Késako ? Youtublish
Peut-être avez-vous déjà entendu parler de la docteur Dieu-Osika, pédiatre à l’hôpital Jean-Verdier à Bondy. Sa spécialité ? Elle s’occupe des enfants de moins de 4 ans accros aux écrans.
Et quand on dit « accros », ce n’est pas qu’une expression : il s’agit d’enfants qui souffrent de véritables retards de développement et de troubles liés à leur surexposition aux écrans (moteur, langage, socialisation, troubles du sommeil, difficultés à gérer les émotions, troubles alimentaires…).
Côté langage, s’ils ne communiquent pas, ces enfants sont toutefois capables de parler : « Aucune mission n’est trop dure, car mes amis, ils assurent », « Prête pour un petit tour dans les airs ! ».

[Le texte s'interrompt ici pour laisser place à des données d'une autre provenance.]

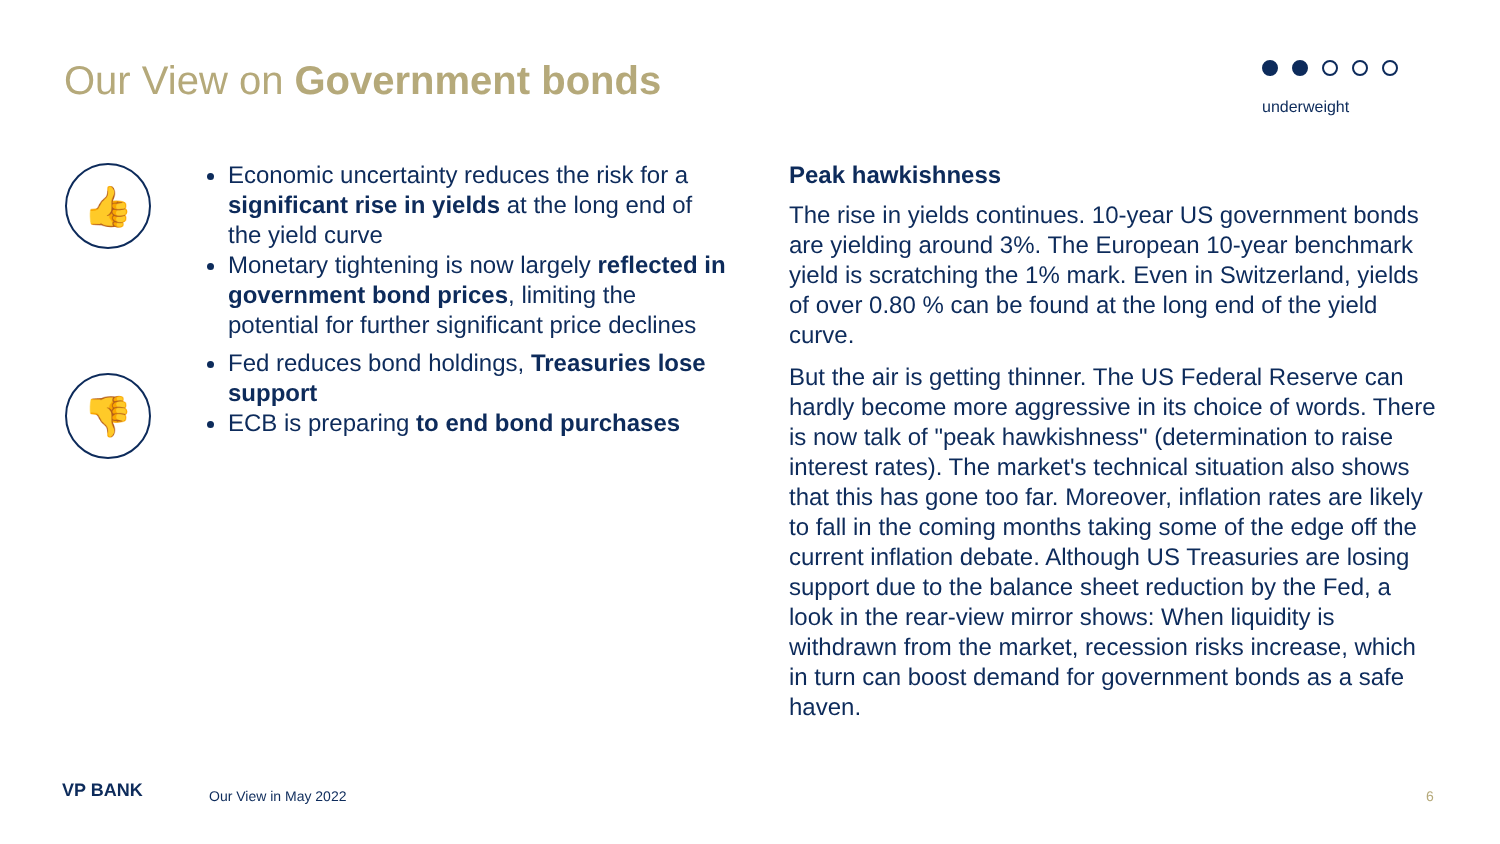Our View on Government bonds underweight
👍
👎
Economic uncertainty reduces the risk for a significant rise in yields at the long end of the yield curve
Monetary tightening is now largely reflected in government bond prices, limiting the potential for further significant price declines
Fed reduces bond holdings, Treasuries lose support
ECB is preparing to end bond purchases
Peak hawkishness
The rise in yields continues. 10-year US government bonds are yielding around 3%. The European 10-year benchmark yield is scratching the 1% mark. Even in Switzerland, yields of over 0.80 % can be found at the long end of the yield curve.
But the air is getting thinner. The US Federal Reserve can hardly become more aggressive in its choice of words. There is now talk of "peak hawkishness" (determination to raise interest rates). The market's technical situation also shows that this has gone too far. Moreover, inflation rates are likely to fall in the coming months taking some of the edge off the current inflation debate. Although US Treasuries are losing support due to the balance sheet reduction by the Fed, a look in the rear-view mirror shows: When liquidity is withdrawn from the market, recession risks increase, which in turn can boost demand for government bonds as a safe haven.
VP BANK Our View in May 2022 6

Vous aurez certainement reconnu dans ces expressions des phrases des membres de la Pat’ Patrouille…
Un exemple pour illustrer le « Youtublish » : ce que les médecins appellent plus précisément du « langage plaqué », c’est-à-dire des mots, des phrases, que les enfants répètent parce qu’ils les entendent à longueur de journée sur YouTube ou sur d’autres chaînes.
Pour combler les retards, pas de demi-mesure : il faut un sevrage complet et le plus tôt possible. « Si le sevrage commence avant ses deux ans, l’enfant va vite rattraper son retard. Après deux ou trois ans, il y a des progrès mais certains troubles demeurent. »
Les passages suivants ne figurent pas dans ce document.